# PROVIDED ENTRIES
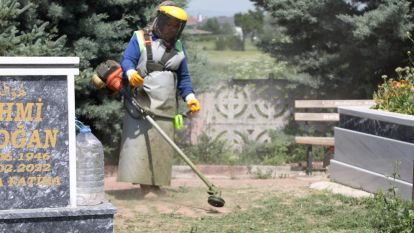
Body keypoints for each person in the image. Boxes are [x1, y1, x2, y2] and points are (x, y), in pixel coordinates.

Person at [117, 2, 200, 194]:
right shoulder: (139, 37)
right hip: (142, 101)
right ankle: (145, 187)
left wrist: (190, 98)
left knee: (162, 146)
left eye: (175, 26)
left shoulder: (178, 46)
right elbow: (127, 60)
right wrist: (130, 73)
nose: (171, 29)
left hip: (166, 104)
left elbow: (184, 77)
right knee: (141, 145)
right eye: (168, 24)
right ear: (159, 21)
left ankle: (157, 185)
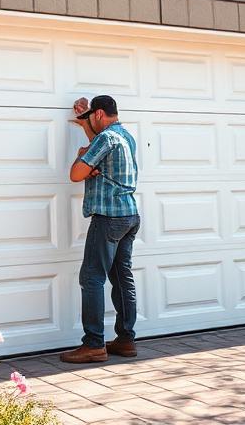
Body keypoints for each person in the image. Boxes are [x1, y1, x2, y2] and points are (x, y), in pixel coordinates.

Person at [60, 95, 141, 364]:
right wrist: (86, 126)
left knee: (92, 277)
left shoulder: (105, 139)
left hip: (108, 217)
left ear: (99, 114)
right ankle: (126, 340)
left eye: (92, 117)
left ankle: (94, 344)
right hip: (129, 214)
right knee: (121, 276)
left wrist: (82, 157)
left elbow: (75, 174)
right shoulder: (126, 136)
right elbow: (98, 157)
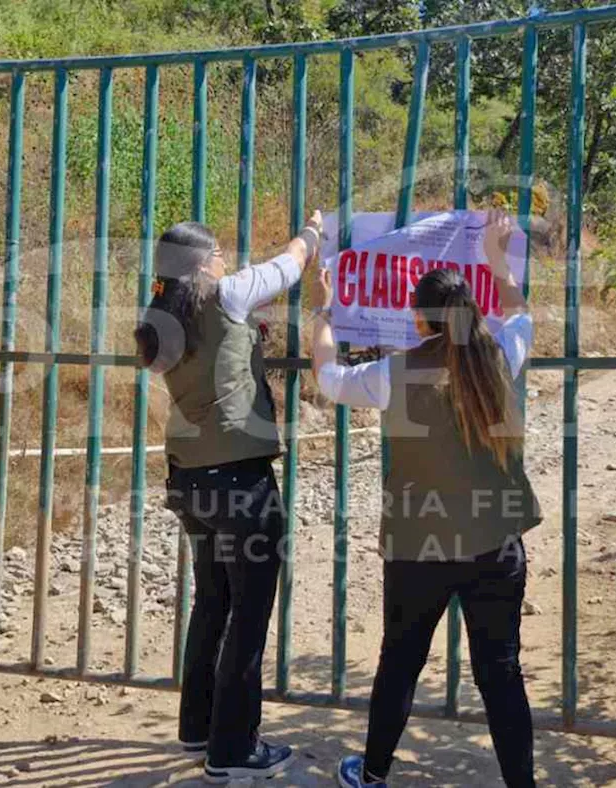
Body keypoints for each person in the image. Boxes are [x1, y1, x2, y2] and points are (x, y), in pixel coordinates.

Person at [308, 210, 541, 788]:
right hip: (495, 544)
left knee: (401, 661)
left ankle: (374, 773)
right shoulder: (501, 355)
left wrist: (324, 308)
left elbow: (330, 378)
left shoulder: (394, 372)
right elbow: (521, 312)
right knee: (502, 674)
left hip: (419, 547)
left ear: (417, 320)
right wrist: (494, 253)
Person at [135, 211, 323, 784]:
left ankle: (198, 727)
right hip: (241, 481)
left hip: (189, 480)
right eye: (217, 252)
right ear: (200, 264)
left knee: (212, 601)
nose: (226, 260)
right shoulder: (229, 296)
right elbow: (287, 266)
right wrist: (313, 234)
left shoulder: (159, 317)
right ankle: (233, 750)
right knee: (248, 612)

==

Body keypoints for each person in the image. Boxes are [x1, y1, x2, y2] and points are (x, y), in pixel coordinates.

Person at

# PROBLEM
Would you quote everything above from the line containing "nose: (226, 260)" down to the line containing "right knee: (248, 612)"? Include both of those lines and nothing else.

# OUTPUT FOR THIS TASK
nose: (226, 260)
right shoulder: (229, 296)
right elbow: (287, 266)
right wrist: (313, 234)
left shoulder: (159, 317)
right ankle: (233, 750)
right knee: (248, 612)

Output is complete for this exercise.